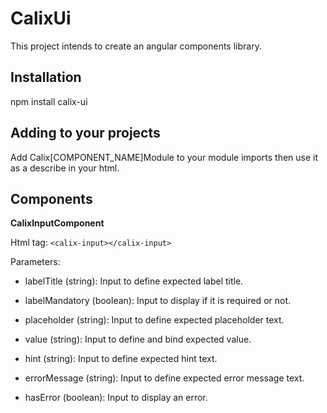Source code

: # CalixUi

This project intends to create an angular components library.

## Installation

npm install calix-ui

## Adding to your projects

Add Calix[COMPONENT_NAME]Module to your module imports then use it as a describe in your html.

## Components

**CalixInputComponent**

Html tag: `<calix-input></calix-input>`

Parameters:
 
 - labelTitle (string): Input to define expected label title.
 
 - labelMandatory (boolean): Input to display if it is required or not.
 
 - placeholder (string): Input to define expected placeholder text.
 
 - value (string): Input to define and bind expected value.

 - hint (string): Input to define expected hint text.
 
 - errorMessage (string): Input to define expected error message text.
 
 - hasError (boolean): Input to display an error.


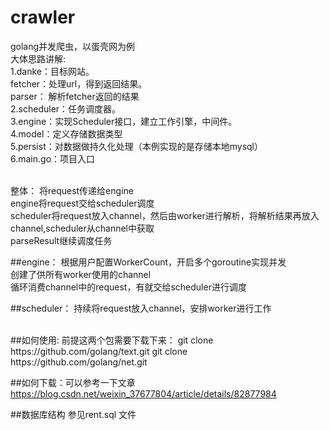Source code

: # crawler
golang并发爬虫，以蛋壳网为例<br/>
大体思路讲解:<br/>
1.danke：目标网站。<br/>
fetcher：处理url，得到返回结果。<br/>
parser： 解析fetcher返回的结果<br/>
2.scheduler：任务调度器。<br/>
3.engine：实现Scheduler接口，建立工作引擎，中间件。<br/>
4.model：定义存储数据类型<br/>
5.persist：对数据做持久化处理（本例实现的是存储本地mysql）<br/>
6.main.go：项目入口<br/>

<br/>
整体：
将request传递给engine <br/>
engine将request交给scheduler调度<br/>
scheduler将request放入channel，然后由worker进行解析，将解析结果再放入channel,scheduler从channel中获取<br/>
parseResult继续调度任务<br/>

##engine：
根据用户配置WorkerCount，开启多个goroutine实现并发 <br/>
创建了供所有worker使用的channel<br/>
循环消费channel中的request，有就交给scheduler进行调度<br/>

##scheduler：
持续将request放入channel，安排worker进行工作

<br/>
##如何使用:
前提这两个包需要下载下来：
git clone https://github.com/golang/text.git   
git clone https://github.com/golang/net.git 

##如何下载：可以参考一下文章
https://blog.csdn.net/weixin_37677804/article/details/82877984

##数据库结构 参见rent.sql 文件
<br/>

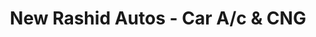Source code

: ---
title: "New Rashid Autos - Car A/c & CNG"
url: /karachi/new-rashid-autos-car-a-c-und-cng/
shop: Autowerkstatt
---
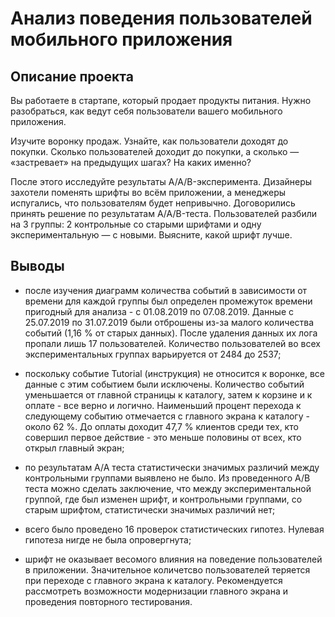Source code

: # Анализ поведения пользователей мобильного приложения

## Описание проекта

Вы работаете в стартапе, который продает продукты питания. Нужно разобраться, как ведут себя пользователи вашего мобильного приложения.

Изучите воронку продаж. Узнайте, как пользователи доходят до покупки. Сколько пользователей доходит до покупки, а сколько — «застревает» на предыдущих шагах? На каких именно?

После этого исследуйте результаты A/A/B-эксперимента. Дизайнеры захотели поменять шрифты во всём приложении, а менеджеры испугались, что пользователям будет непривычно. Договорились принять решение по результатам A/A/B-теста. Пользователей разбили на 3 группы: 2 контрольные со старыми шрифтами и одну экспериментальную — с новыми. Выясните, какой шрифт лучше.

## Выводы

- после изучения диаграмм количества событий в зависимости от времени для каждой группы был определен промежуток времени пригодный для анализа - с 01.08.2019 по 07.08.2019. Данные с 25.07.2019 по 31.07.2019 были отброшены из-за малого количества событий (1,16 % от старых данных). После удаления данных их лога пропали лишь 17 пользователей. Количество пользователей во всех экспериментальных группах варьируется от 2484 до 2537;

- поскольку событие Tutorial (инструкция) не относится к воронке, все данные с этим событием были исключены. Количество событий уменьшается от главной страницы к каталогу, затем к корзине и к оплате - все верно и логично. Наименьший процент перехода к следующему событию отмечается с главного экрана к каталогу - около 62 %. До оплаты доходит 47,7 % клиентов среди тех, кто совершил первое действие - это меньше половины от всех, кто открыл главный экран;

- по результатам А/А теста статистически значимых различий между контрольными группами выявлено не было. Из проведенного А/В теста можно сделать заключение, что между экспериментальной группой, где был изменен шрифт, и контрольными группами, со старым шрифтом, статистически значимых различий нет;

- всего было проведено 16 проверок статистических гипотез. Нулевая гипотеза нигде не была опровергнута;

- шрифт не оказывает весомого влияния на поведение пользователей в приложении. Значительное количетсво пользователей теряется при переходе с главного экрана к каталогу. Рекомендуется рассмотреть возможности модернизации главного экрана и проведения повторного тестирования.
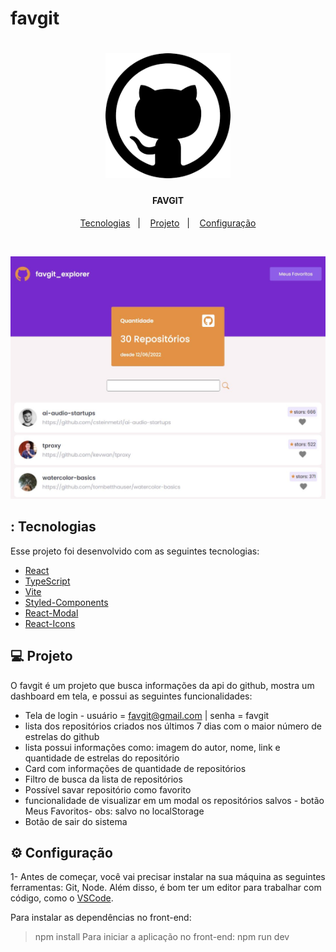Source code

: # favgit
<h1 align="center" >
    <img alt="favgit" title="#favgit" src="/.github/logo.png" width="200px"/>
</h1>

<h4 align="center">
FAVGIT
</h4>


<p align="center">
  <a href="#-tecnologias">Tecnologias</a>&nbsp;&nbsp;&nbsp;|&nbsp;&nbsp;&nbsp;
  <a href="#-projeto">Projeto</a>&nbsp;&nbsp;&nbsp;|&nbsp;&nbsp;&nbsp;
  <a href="#-layout">Configuração</a>
</p>

<br>

<p align="center">
  <img alt="Marvel Comics" src=".github/imagem.JPG" width="600px">
</p>

## : Tecnologias

Esse projeto foi desenvolvido com as seguintes tecnologias:

- [React](https://reactjs.org)
- [TypeScript](https://www.typescriptlang.org/)
- [Vite](https://vitejs.dev/guide/#scaffolding-your-first-vite-project)
- [Styled-Components](https://styled-components.com/)
- [React-Modal](https://reactcommunity.org/react-modal/)
- [React-Icons](https://react-icons.github.io/react-icons/)

## 💻 Projeto

O favgit é um projeto que busca informações da api do github, mostra um dashboard em tela, e possui as seguintes funcionalidades:
- Tela de login - usuário = favgit@gmail.com | senha = favgit
- lista dos repositórios criados nos últimos 7 dias com o maior número de estrelas do github
- lista possui informações como: imagem do autor, nome, link e quantidade de estrelas do repositório
- Card com informações de quantidade de repositórios
- Filtro de busca da lista de repositórios
- Possível savar repositório como favorito
- funcionalidade de visualizar em um modal os repositórios salvos - botão Meus Favoritos- obs: salvo no localStorage
- Botão de sair do sistema

## ⚙ Configuração

1- Antes de começar, você vai precisar instalar na sua máquina as seguintes ferramentas: Git, Node. Além disso, é bom ter um editor para trabalhar com código, como o <a href="https://code.visualstudio.com/download">VSCode</a>.

Para instalar as dependências no front-end:
> npm install
Para iniciar a aplicação no front-end:
> npm run dev
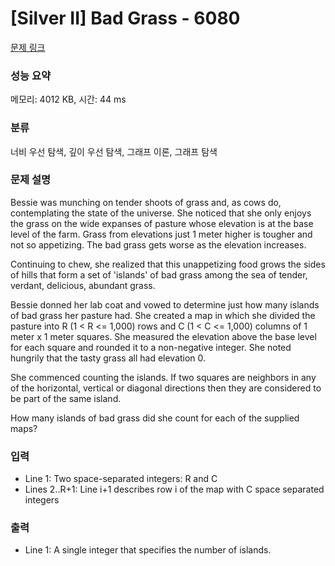 # [Silver II] Bad Grass - 6080 

[문제 링크](https://www.acmicpc.net/problem/6080) 

### 성능 요약

메모리: 4012 KB, 시간: 44 ms

### 분류

너비 우선 탐색, 깊이 우선 탐색, 그래프 이론, 그래프 탐색

### 문제 설명

<p>Bessie was munching on tender shoots of grass and, as cows do, contemplating the state of the universe. She noticed that she only enjoys the grass on the wide expanses of pasture whose elevation is at the base level of the farm. Grass from elevations just 1 meter higher is tougher and not so appetizing. The bad grass gets worse as the elevation increases.</p>

<p>Continuing to chew, she realized that this unappetizing food grows the sides of hills that form a set of 'islands' of bad grass among the sea of tender, verdant, delicious, abundant grass.</p>

<p>Bessie donned her lab coat and vowed to determine just how many islands of bad grass her pasture had. She created a map in which she divided the pasture into R (1 < R <= 1,000) rows and C (1 < C <= 1,000) columns of 1 meter x 1 meter squares. She measured the elevation above the base level for each square and rounded it to a non-negative integer. She noted hungrily that the tasty grass all had elevation 0.</p>

<p>She commenced counting the islands. If two squares are neighbors in any of the horizontal, vertical or diagonal directions then they are considered to be part of the same island.</p>

<p>How many islands of bad grass did she count for each of the supplied maps?</p>

### 입력 

 <ul>
	<li>Line 1: Two space-separated integers: R and C</li>
	<li>Lines 2..R+1: Line i+1 describes row i of the map with C space separated integers</li>
</ul>

<p> </p>

### 출력 

 <ul>
	<li>Line 1: A single integer that specifies the number of islands.</li>
</ul>

<p> </p>

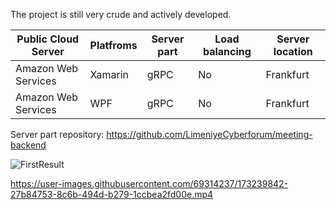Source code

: The project is still very crude and actively developed.

| Public Cloud Server | Platfroms | Server part | Load balancing | Server location |
| ------------- | ------------- | ------------- | ------------- | ------------- |
| Amazon Web Services | Xamarin  | gRPC | No | Frankfurt |
| Amazon Web Services | WPF  | gRPC | No | Frankfurt |

Server part repository: https://github.com/LimeniyeCyberforum/meeting-backend

![FirstResult](https://user-images.githubusercontent.com/69314237/173238871-c4aa1190-1f58-48d2-b5dc-baef62598a59.png)




https://user-images.githubusercontent.com/69314237/173239842-27b84753-8c6b-494d-b279-1ccbea2fd00e.mp4

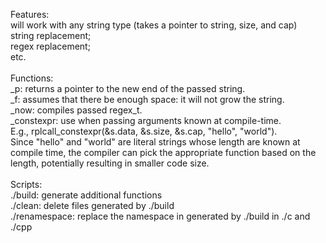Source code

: Features:
<br>
will work with any string type (takes a pointer to string, size, and cap)
<br>
string replacement;
<br>
regex replacement;
<br>
etc.
<br>
<br>
Functions:
<br>
_p: returns a pointer to the new end of the passed string.
<br>
_f: assumes that there be enough space: it will not grow the string.
<br>
_now: compiles passed regex_t.
<br>
_constexpr: use when passing arguments known at compile-time.
<br>
E.g., rplcall_constexpr(&s.data, &s.size, &s.cap, "hello", "world").
<br>
Since "hello" and "world" are literal strings whose length are known at compile time, the compiler can pick the appropriate function based on the length, potentially resulting in smaller code size.
<br>
<br>
Scripts:
<br>
./build: generate additional functions
<br>
./clean: delete files generated by ./build
<br>
./renamespace: replace the namespace in generated by ./build in ./c and ./cpp
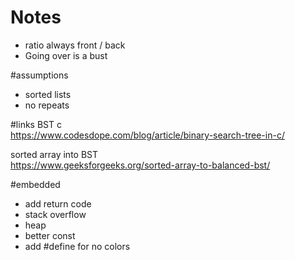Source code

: # Notes
- ratio always front / back
- Going over is a bust

#assumptions
- sorted lists
- no repeats

#links
BST c  
https://www.codesdope.com/blog/article/binary-search-tree-in-c/

sorted array into BST  
https://www.geeksforgeeks.org/sorted-array-to-balanced-bst/

#embedded
- add return code
- stack overflow
- heap
- better const
- add #define for no colors
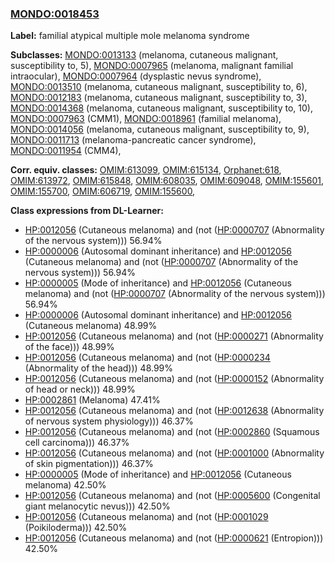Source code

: 
### [MONDO:0018453](http://purl.obolibrary.org/obo/MONDO_0018453)
**Label:** familial atypical multiple mole melanoma syndrome

**Subclasses:** [MONDO:0013133](http://purl.obolibrary.org/obo/MONDO_0013133) (melanoma, cutaneous malignant, susceptibility to, 5), [MONDO:0007965](http://purl.obolibrary.org/obo/MONDO_0007965) (melanoma, malignant familial intraocular), [MONDO:0007964](http://purl.obolibrary.org/obo/MONDO_0007964) (dysplastic nevus syndrome), [MONDO:0013510](http://purl.obolibrary.org/obo/MONDO_0013510) (melanoma, cutaneous malignant, susceptibility to, 6), [MONDO:0012183](http://purl.obolibrary.org/obo/MONDO_0012183) (melanoma, cutaneous malignant, susceptibility to, 3), [MONDO:0014368](http://purl.obolibrary.org/obo/MONDO_0014368) (melanoma, cutaneous malignant, susceptibility to, 10), [MONDO:0007963](http://purl.obolibrary.org/obo/MONDO_0007963) (CMM1), [MONDO:0018961](http://purl.obolibrary.org/obo/MONDO_0018961) (familial melanoma), [MONDO:0014056](http://purl.obolibrary.org/obo/MONDO_0014056) (melanoma, cutaneous malignant, susceptibility to, 9), [MONDO:0011713](http://purl.obolibrary.org/obo/MONDO_0011713) (melanoma-pancreatic cancer syndrome), [MONDO:0011954](http://purl.obolibrary.org/obo/MONDO_0011954) (CMM4), 

**Corr. equiv. classes:** [OMIM:613099](http://purl.obolibrary.org/obo/OMIM_613099), [OMIM:615134](http://purl.obolibrary.org/obo/OMIM_615134), [Orphanet:618](http://www.orpha.net/ORDO/Orphanet_618), [OMIM:613972](http://purl.obolibrary.org/obo/OMIM_613972), [OMIM:615848](http://purl.obolibrary.org/obo/OMIM_615848), [OMIM:608035](http://purl.obolibrary.org/obo/OMIM_608035), [OMIM:609048](http://purl.obolibrary.org/obo/OMIM_609048), [OMIM:155601](http://purl.obolibrary.org/obo/OMIM_155601), [OMIM:155700](http://purl.obolibrary.org/obo/OMIM_155700), [OMIM:606719](http://purl.obolibrary.org/obo/OMIM_606719), [OMIM:155600](http://purl.obolibrary.org/obo/OMIM_155600), 

**Class expressions from DL-Learner:**

- [HP:0012056](http://purl.obolibrary.org/obo/HP_0012056) (Cutaneous melanoma) and (not ([HP:0000707](http://purl.obolibrary.org/obo/HP_0000707) (Abnormality of the nervous system))) 56.94%
- [HP:0000006](http://purl.obolibrary.org/obo/HP_0000006) (Autosomal dominant inheritance) and [HP:0012056](http://purl.obolibrary.org/obo/HP_0012056) (Cutaneous melanoma) and (not ([HP:0000707](http://purl.obolibrary.org/obo/HP_0000707) (Abnormality of the nervous system))) 56.94%
- [HP:0000005](http://purl.obolibrary.org/obo/HP_0000005) (Mode of inheritance) and [HP:0012056](http://purl.obolibrary.org/obo/HP_0012056) (Cutaneous melanoma) and (not ([HP:0000707](http://purl.obolibrary.org/obo/HP_0000707) (Abnormality of the nervous system))) 56.94%
- [HP:0000006](http://purl.obolibrary.org/obo/HP_0000006) (Autosomal dominant inheritance) and [HP:0012056](http://purl.obolibrary.org/obo/HP_0012056) (Cutaneous melanoma) 48.99%
- [HP:0012056](http://purl.obolibrary.org/obo/HP_0012056) (Cutaneous melanoma) and (not ([HP:0000271](http://purl.obolibrary.org/obo/HP_0000271) (Abnormality of the face))) 48.99%
- [HP:0012056](http://purl.obolibrary.org/obo/HP_0012056) (Cutaneous melanoma) and (not ([HP:0000234](http://purl.obolibrary.org/obo/HP_0000234) (Abnormality of the head))) 48.99%
- [HP:0012056](http://purl.obolibrary.org/obo/HP_0012056) (Cutaneous melanoma) and (not ([HP:0000152](http://purl.obolibrary.org/obo/HP_0000152) (Abnormality of head or neck))) 48.99%
- [HP:0002861](http://purl.obolibrary.org/obo/HP_0002861) (Melanoma) 47.41%
- [HP:0012056](http://purl.obolibrary.org/obo/HP_0012056) (Cutaneous melanoma) and (not ([HP:0012638](http://purl.obolibrary.org/obo/HP_0012638) (Abnormality of nervous system physiology))) 46.37%
- [HP:0012056](http://purl.obolibrary.org/obo/HP_0012056) (Cutaneous melanoma) and (not ([HP:0002860](http://purl.obolibrary.org/obo/HP_0002860) (Squamous cell carcinoma))) 46.37%
- [HP:0012056](http://purl.obolibrary.org/obo/HP_0012056) (Cutaneous melanoma) and (not ([HP:0001000](http://purl.obolibrary.org/obo/HP_0001000) (Abnormality of skin pigmentation))) 46.37%
- [HP:0000005](http://purl.obolibrary.org/obo/HP_0000005) (Mode of inheritance) and [HP:0012056](http://purl.obolibrary.org/obo/HP_0012056) (Cutaneous melanoma) 42.50%
- [HP:0012056](http://purl.obolibrary.org/obo/HP_0012056) (Cutaneous melanoma) and (not ([HP:0005600](http://purl.obolibrary.org/obo/HP_0005600) (Congenital giant melanocytic nevus))) 42.50%
- [HP:0012056](http://purl.obolibrary.org/obo/HP_0012056) (Cutaneous melanoma) and (not ([HP:0001029](http://purl.obolibrary.org/obo/HP_0001029) (Poikiloderma))) 42.50%
- [HP:0012056](http://purl.obolibrary.org/obo/HP_0012056) (Cutaneous melanoma) and (not ([HP:0000621](http://purl.obolibrary.org/obo/HP_0000621) (Entropion))) 42.50%


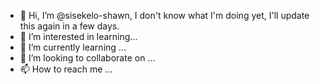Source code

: - 👋 Hi, I’m @sisekelo-shawn, I don't know what I'm doing yet, I'll update this again in a few days.
- 👀 I’m interested in learning...
- 🌱 I’m currently learning ...
- 💞️ I’m looking to collaborate on ...
- 📫 How to reach me ...

<!---
sisekelo-shawn/sisekelo-shawn is a ✨ special ✨ repository because its `README.md` (this file) appears on your GitHub profile.
You can click the Preview link to take a look at your changes.
--->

= = = = =

Task details: Give the part of the records that opens with the line containing "## Installation" and closes with the line containing "пользователей мобильного приложения" as a numbered list, skipping blank lines and leaving the pictures out.

Reply to the task:
1. ## Installation
2. npm install calix-ui
3. ## Adding to your projects
4. Add Calix[COMPONENT_NAME]Module to your module imports then use it as a describe in your html.
5. ## Components
6. **CalixInputComponent**
7. Html tag: `<calix-input></calix-input>`
8. Parameters:
9.  - labelTitle (string): Input to define expected label title.
10.  - labelMandatory (boolean): Input to display if it is required or not.
11.  - placeholder (string): Input to define expected placeholder text.
12.  - value (string): Input to define and bind expected value.
13.  - hint (string): Input to define expected hint text.
14.  - errorMessage (string): Input to define expected error message text.
15.  - hasError (boolean): Input to display an error.
16. Source code
17. : # crawler
18. golang并发爬虫，以蛋壳网为例<br/>
19. 大体思路讲解:<br/>
20. 1.danke：目标网站。<br/>
21. fetcher：处理url，得到返回结果。<br/>
22. parser： 解析fetcher返回的结果<br/>
23. 2.scheduler：任务调度器。<br/>
24. 3.engine：实现Scheduler接口，建立工作引擎，中间件。<br/>
25. 4.model：定义存储数据类型<br/>
26. 5.persist：对数据做持久化处理（本例实现的是存储本地mysql）<br/>
27. 6.main.go：项目入口<br/>
28. <br/>
29. 整体：
30. 将request传递给engine <br/>
31. engine将request交给scheduler调度<br/>
32. scheduler将request放入channel，然后由worker进行解析，将解析结果再放入channel,scheduler从channel中获取<br/>
33. parseResult继续调度任务<br/>
34. ##engine：
35. 根据用户配置WorkerCount，开启多个goroutine实现并发 <br/>
36. 创建了供所有worker使用的channel<br/>
37. 循环消费channel中的request，有就交给scheduler进行调度<br/>
38. ##scheduler：
39. 持续将request放入channel，安排worker进行工作
40. <br/>
41. ##如何使用:
42. 前提这两个包需要下载下来：
43. git clone https://github.com/golang/text.git   
44. git clone https://github.com/golang/net.git 
45. ##如何下载：可以参考一下文章
46. https://blog.csdn.net/weixin_37677804/article/details/82877984
47. ##数据库结构 参见rent.sql 文件
48. <br/>
49. Source code
50. : ---
51. title: "New Rashid Autos - Car A/c & CNG"
52. url: /karachi/new-rashid-autos-car-a-c-und-cng/
53. shop: Autowerkstatt
54. ---
55. Source code
56. : # Анализ поведения пользователей мобильного приложения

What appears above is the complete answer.